Abstract

This study sought to analyze the turnaround strategies and performance of Commercial Banks in Kenya. The specific objectives were to establish the influence of diversification strategy, restructuring strategy, modernization strategy and retrenchment strategy on the performance of commercial banks in Kenya. The theoretical foundation of this study was Resource-based theory, Generic strategic theory, Dynamic capabilities theory and Structural adaptation to regain fit theory. Descriptive cross – sectional survey research design was employed. Targeted population was84 employees at the management level in nine commercial banks that implemented turnaround strategies. The study applied the use of Fisher, Laing and Stoeckel formula in determining the sample size of 69 respondents. The study used Stratified random sampling to select the sample to be used. Questionnaires were administered for primary data collection. SPSS version 23 was used to analyze quantitative data using descriptive and inferential statistics.

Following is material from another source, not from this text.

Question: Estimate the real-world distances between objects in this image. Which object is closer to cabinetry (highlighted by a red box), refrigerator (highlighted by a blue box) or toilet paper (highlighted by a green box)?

The findings of the study were presented descriptively using frequencies, percentages and means, while inferentially the study used correlation and regression analyses to test the relationship between turnaround strategies and performance of commercial banks in Kenya. The study found that diversification strategy positively and significantly relates with organizational performance; restructuring strategy positively and significantly relates with organizational performance; modernization strategy positively and significantly relates with organizational performance; and retrenchment strategy positively and significantly relate with organizational performance. The study recommends the government and policy makers to make sure that application by banks for diversification is made easy. Commercial bank managers and other high-level stakeholders should apply the range of diversification strategies to expand the scope of markets and operations of their entities in a bid to ensure sustainable competitive advantage. Management of commercial banks to make sure that all the respective heads of departments has full and clear information on time to enhance easy decision making on organizational restructuring to enhance performance. Commercial banks should embrace modern technology, since technology is an important asset in improving business and transforming market functions in modern society.